Sunday, July 19, 2020

MFA




       Over the next several months we’re going to see a renewal of the health care debate, It will undoubtedly be waged by folks who genuinely care that too many of us don’t have either insurance or reasonable access to preventive medicine, on one hand, and those who have it, but want to make the rest of us believe it’s too expensive to provide for all Americans on the other. The second group are liars. I have written elsewhere several times about the real math related to cost. For simplicity’s sake let’s agree to call it (a universal health care system) Medicare For All (MFA).    

        To briefly recap the cost issue associated with MFA:

       Those who oppose it use two grossly incorrect assumptions: The first is the claim that MFA would cost $10,000 per individual annually. This lie is based on the flawed assertion that the figure of $10 grand is accurate. It is not, and it ain't real close!.  




A reasonable person examining this data set will note that about 1/8 of the population spends more than the $10,000 figure and the rest spend far less. The other and very persuasive factor here is that the figures above include the current abusive drug pricing which, apparently, only we in the USA are “privileged” to pay. Calculating the weighted averages, the actual national average spending per patient in the USA is $4299. Putting it in other words, the $10 grand figure is a lie.

The second lie is even more egregious. 

Building on the $10 K figure (remember, it’s really about $4300) the assertion is made that all of it would have to be paid with additional taxes. At first blush, there is the temptation to nod sagely as if that statement were not blatantly false, which it is. I know, I know, why?

» EXTRACTED INFORMATION:
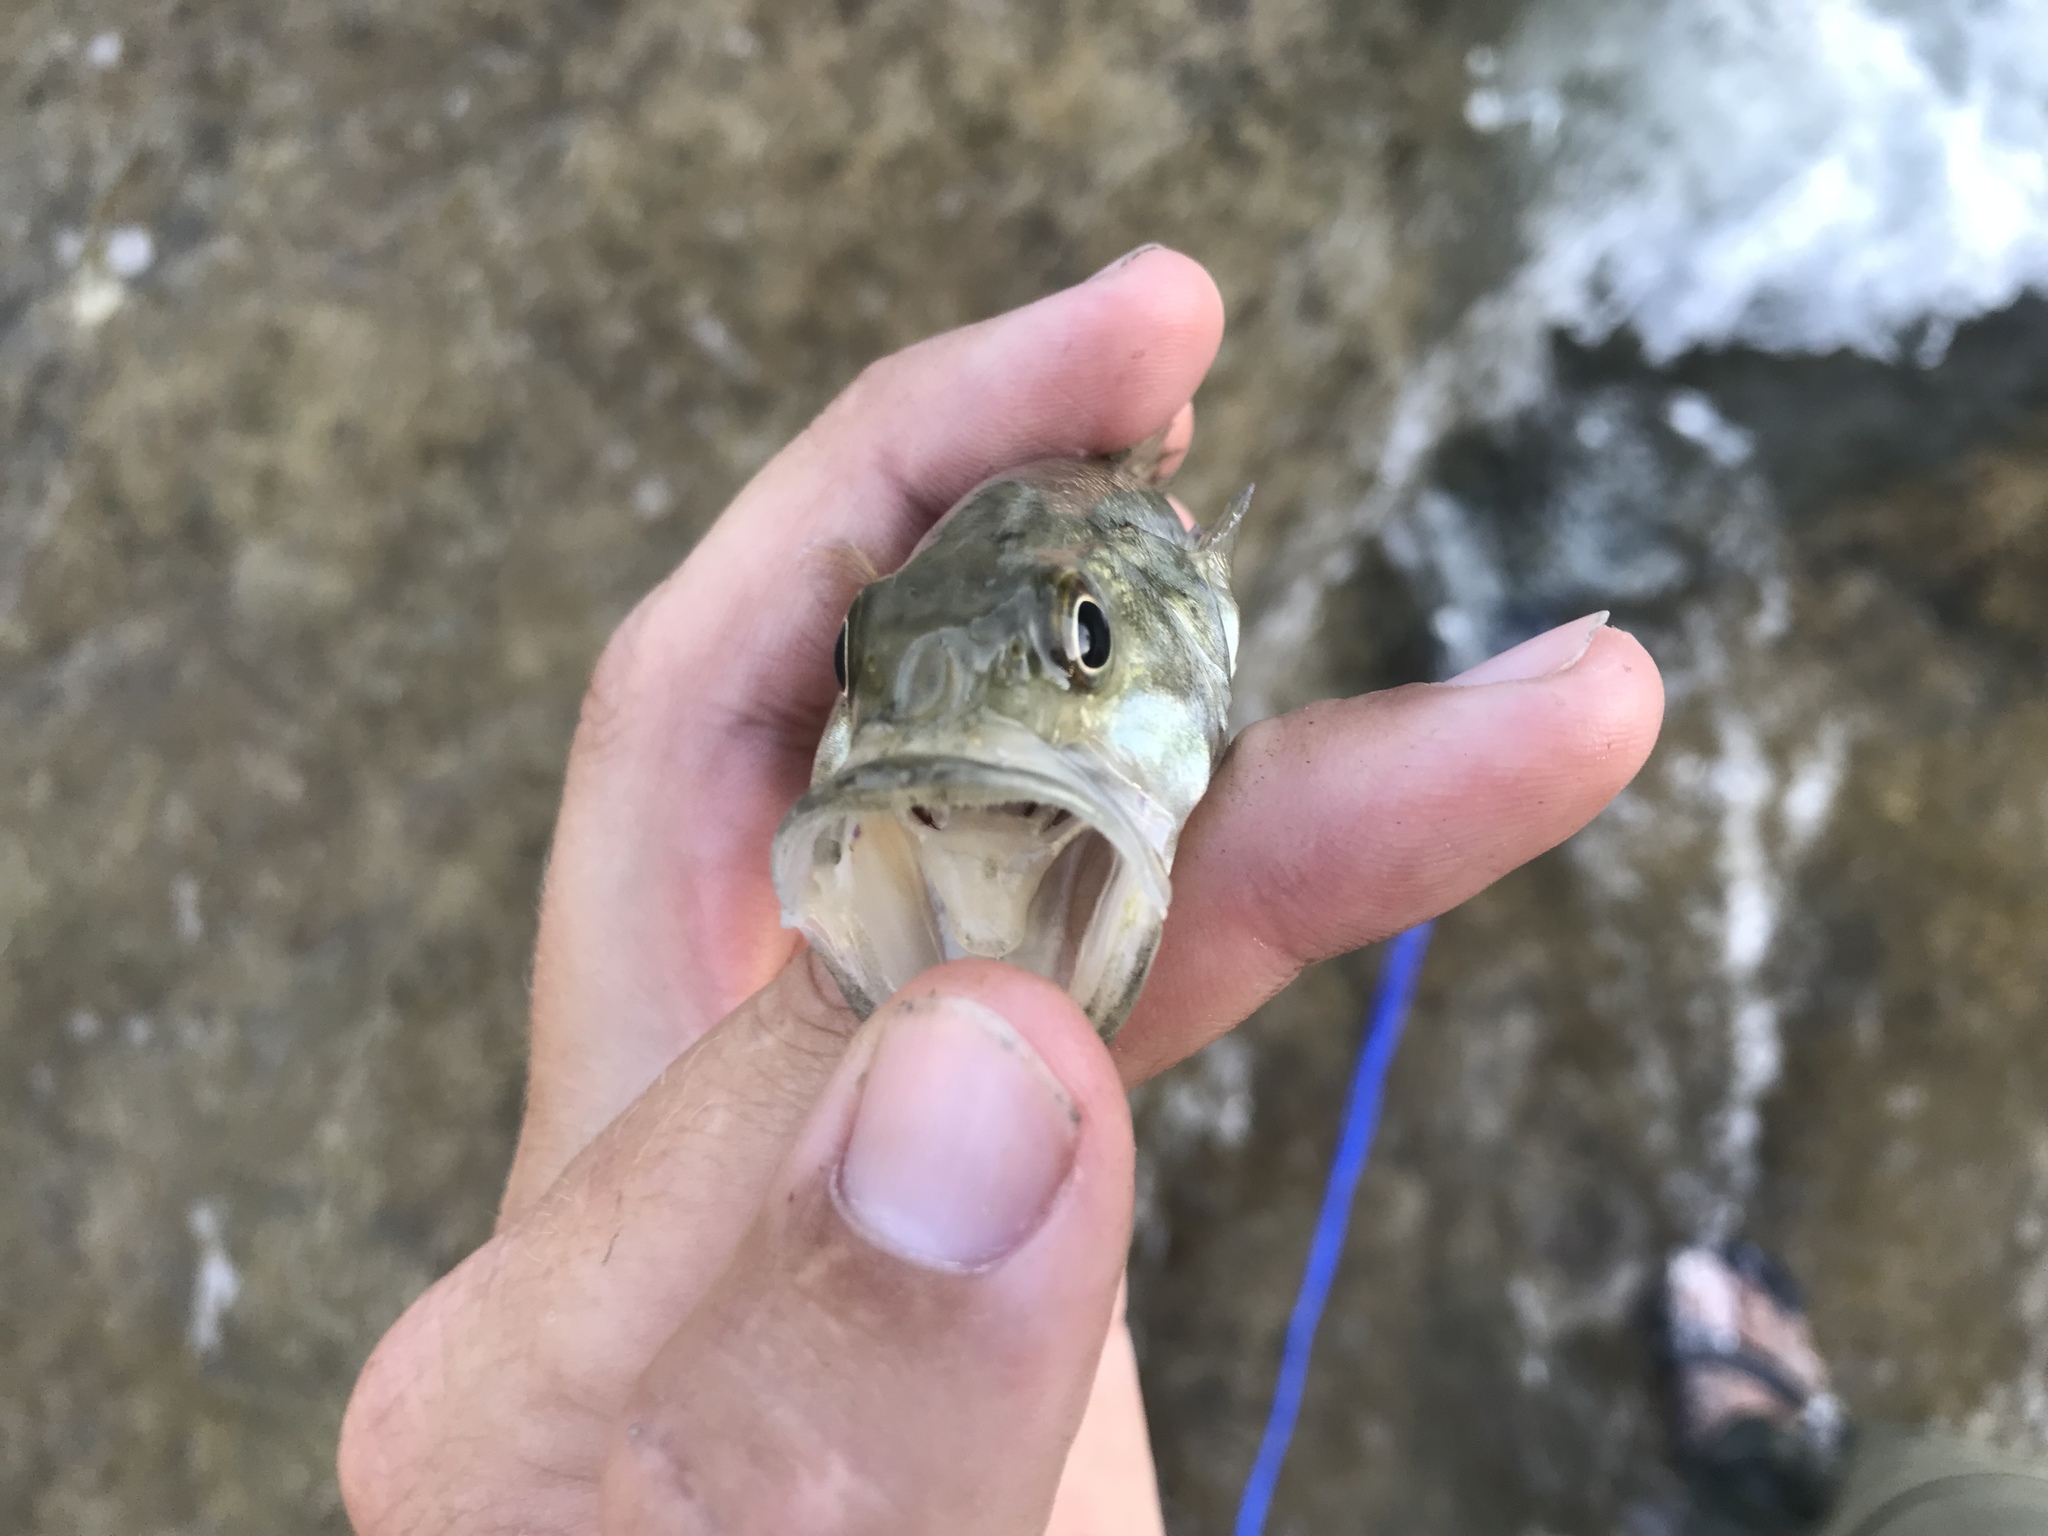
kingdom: Animalia
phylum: Chordata
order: Perciformes
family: Centrarchidae
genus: Micropterus
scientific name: Micropterus treculii
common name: Guadalupe bass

» WHAT YOU HAVE TO DO:
Transcribe the health care post above from "A reasonable person" up to and including "even more egregious.".

» EXERCISE ANSWER:
A reasonable person examining this data set will note that about 1/8 of the population spends more than the $10,000 figure and the rest spend far less. The other and very persuasive factor here is that the figures above include the current abusive drug pricing which, apparently, only we in the USA are “privileged” to pay. Calculating the weighted averages, the actual national average spending per patient in the USA is $4299. Putting it in other words, the $10 grand figure is a lie.

The second lie is even more egregious.